Martha Raddatz Bio, Age, Husband, Wedding, Salary, Net Worth, ABC

Martha Raddatz the journalist

Martha Raddatz Biography

Martha Raddatz is a journalist from the United State working as the ABC News chief global affairs correspondent and co-anchor of This Week with George Stephanopoulos. For decades, she has reported on national security, international affairs, and politics, reporting from the Pentagon, the State Department, the White House, and worldwide war zones.

How old is newswoman Martha Raddatz? – Age

The ABC News anchor is 67 years old as of February 14, 2020. She was born in 1953 in Idaho Falls, Idaho, United States.

When did Martha Raddatz get married? – Husband – Children

Raddatz has been married thrice. She is married toTom Gjelten, the Religion and Belief Correspondent for National Public Radio news. Her first husband was Ben Bradlee Jr., The Boston Globe’s Pulitzer Prize-winning publisher, biographer, and son of Benjamin C. Bradlee, former executive editor of the Washington Post. Her second husband was Julius Genachowski, president of the U.S. Federal Board on Communications under the Obama administration. She is a mother of two children, who she got from her two previous marriages: a daughter, Greta Bradlee, and a son, Jake Genachowski. Barack Obama attended her wedding to Julius Genachowski.
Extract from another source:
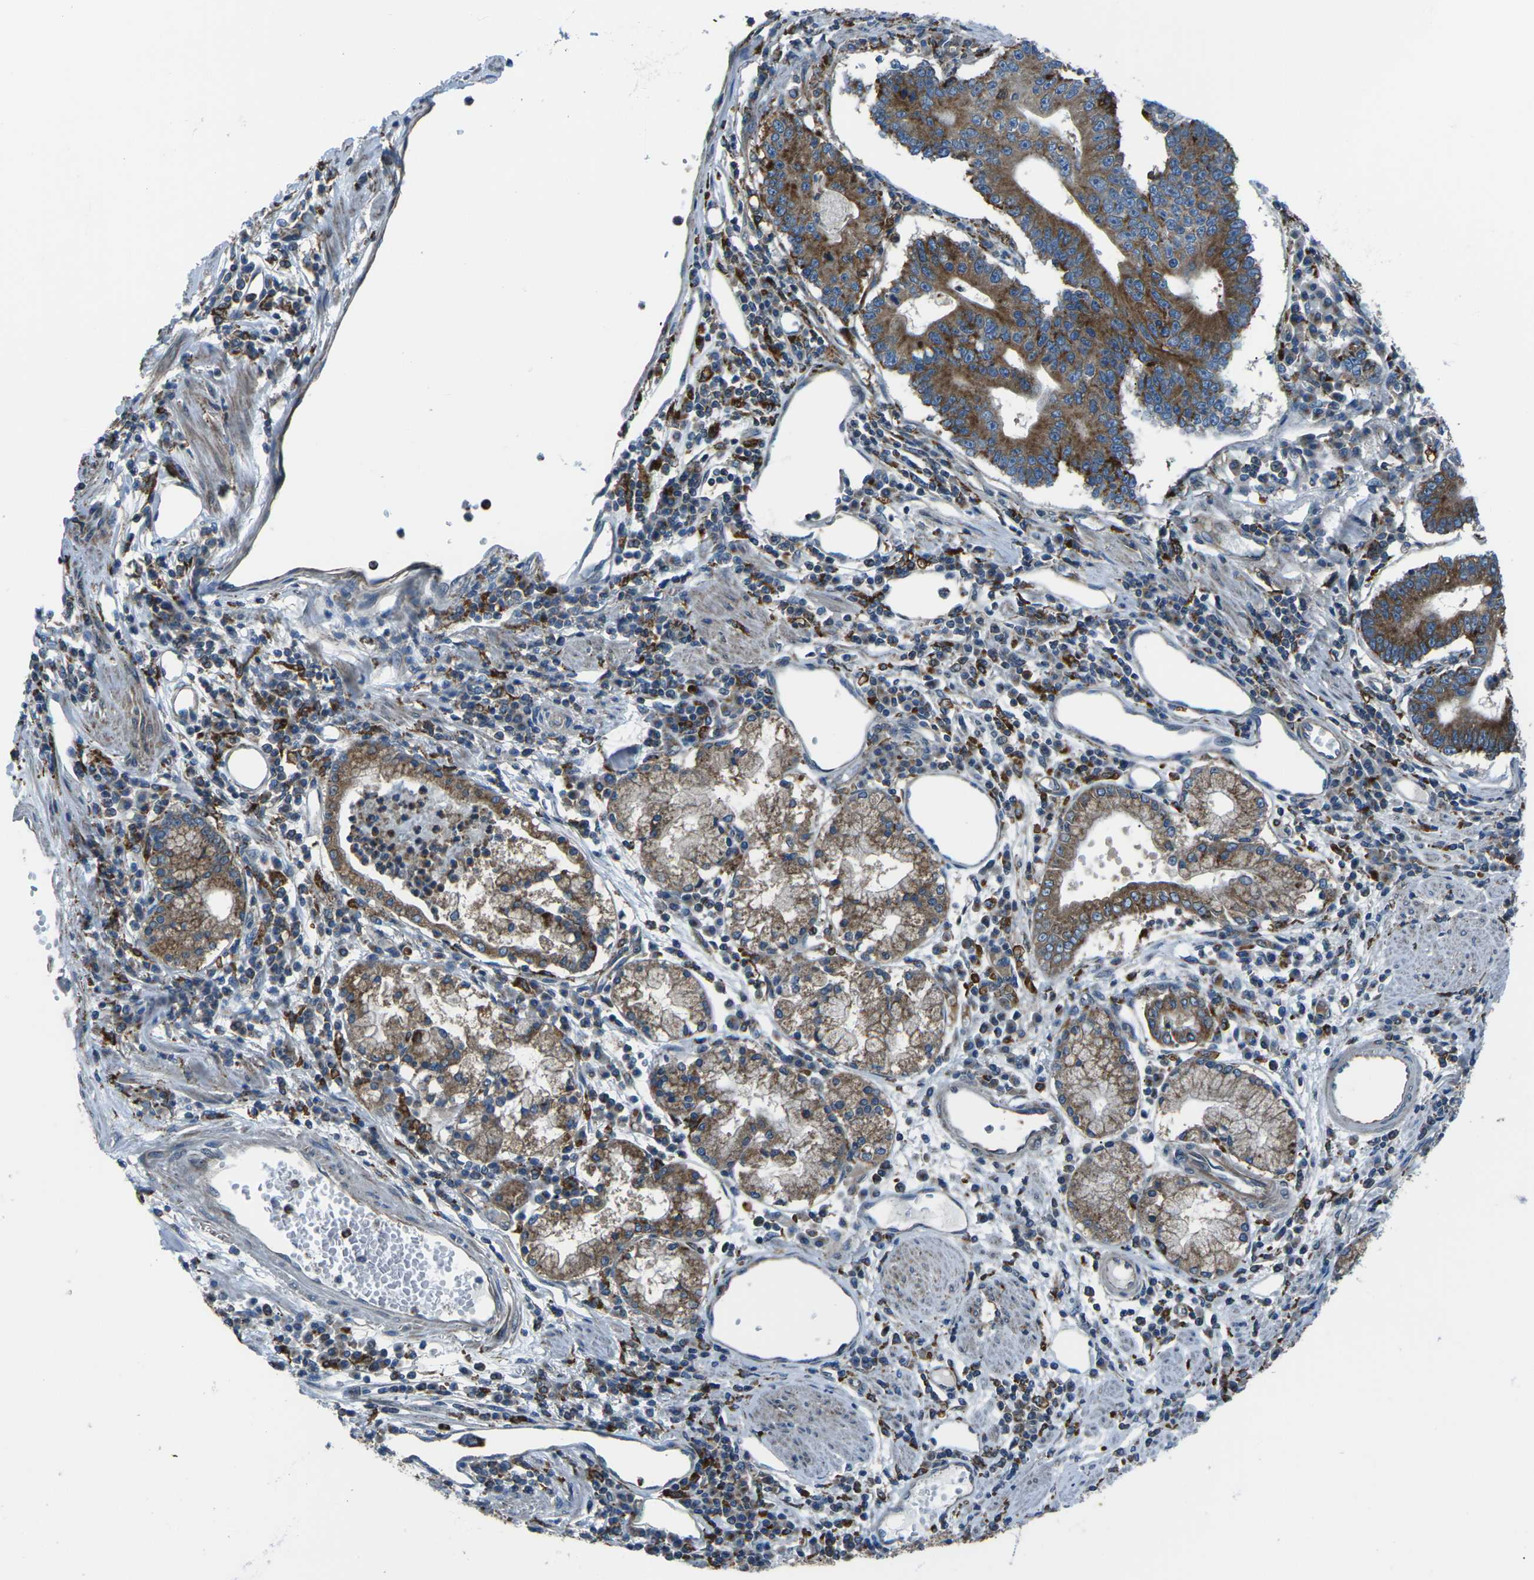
{"staining": {"intensity": "strong", "quantity": ">75%", "location": "cytoplasmic/membranous"}, "tissue": "stomach cancer", "cell_type": "Tumor cells", "image_type": "cancer", "snomed": [{"axis": "morphology", "description": "Adenocarcinoma, NOS"}, {"axis": "topography", "description": "Stomach"}], "caption": "Immunohistochemistry histopathology image of stomach cancer stained for a protein (brown), which shows high levels of strong cytoplasmic/membranous positivity in about >75% of tumor cells.", "gene": "CDK17", "patient": {"sex": "male", "age": 59}}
Martha Raddatz the journalist
Martha Raddatz the journalist

What is Martha Raddatz’s salary? – Net Worth

Martha earns an annual salary of $2.5 Million. She earns an estimated net worth of $15 Million.

Martha Raddatz Education

Raddatz studied at the University of Utah but dropped out to work at a local station.

Martha Raddatz Career

In the late 1990s, during the crisis in Bosnia, she started reporting the war, but it was Iraq and Afghanistan where she spent much of her time overseas. She managed to make frequent visits to war-torn Iraq during her time as a White House reporter during the presidency of President George W. Bush. During hundreds of trips abroad, Raddatz was embedded with US forces, from the deserts of Al Anbar province to the mountains of the Hindu Kush. She is the first TV reporter licensed to fly an F-15 fighter jet on combat flights over Afghanistan, spending almost 10 hours in the air on two different missions.

She provided exclusive information about the raid that killed Osama Bin Laden in 2011. She was one of the few reporters for the last big convoy out of Iraq the same year. On the USS Kearsarge off the coast of Libya, she also had an exclusive interview with the Marines who helped evacuate two American pilots who had gone down to Libya. Raddatz was on a U.S. destroyer in 2012 when it made its way across the Hormuz Strait. Raddatz reported primarily from the USS George H.W. Bush, covering the 2014 airstrikes in Syria and Iraq against ISIS, and again from the USS Truman in March 2016. In 2015, at an unspecified location in the Middle East, she was given privileged access to the anti-ISIS command center and anchored ‘This Week from an airbase from where drone warfare is performed.

She has also traveled to Yemen, Iran, Pakistan, Israel, Jordan, Saudi Arabia, India, Turkey, Libya, Oman, the United Arab Emirates, and various countries in Africa and Asia during her reporting trips. The only Vice Presidential debate between Congressman Paul Ryan and Vice President Joe Biden, discussing both domestic and international issues, was moderated by Raddatz in October 2012. Raddatz earned an outpouring of support for posing pointed questions about a number of subjects and asserting influence over the discussion during the debate. With a special commendation for dialogue moderation, she was awarded the Walter Cronkite Prize for excellence in political journalism. Raddatz co-moderated the Democratic and Republican primary presidential debates on ABC during the 2016 election, as well as a presidential debate between Hillary Clinton and Donald Trump, for which she was once again commended for her moderating ability.

Raddatz was the Pentagon correspondent for National Public Radio from 1993-1998 (NPR). Prior to joining NPR in 1993, she was the chief correspondent of WCVB-TV, an affiliate of ABC News Boston. She wrote from the former Soviet Union, Africa, the Middle East, the Philippines, and Europe, in addition to reporting many presidential campaigns.

In 2012, Raddatz won the First Amendment Award from the Radio Television Digital News Foundation (RTDNF) for excellence in journalism, as well as the coveted Fred Friendly First Amendment Award. She was awarded four Emmy Honors, including an Emmy for being on the team covering Barack Obama’s inauguration, the September 11 attacks, and the killing of Osama Bin Laden. She was also the recipient of the 2007 International Urbino Press Award, the 2005 Chicago Journalism Association Daniel Pearl Award, and the 1996 Overseas Press Club Award for her live coverage of Yitzhak Rabin’s assassination. In 2007, under deadline pressure, the White House Correspondents’ Association awarded her the Merriman Smith Memorial Award for excellence in Presidential news coverage. She received the George Catlett Marshall Award in 2018 for continued devotion to the men and women of the armed forces of America.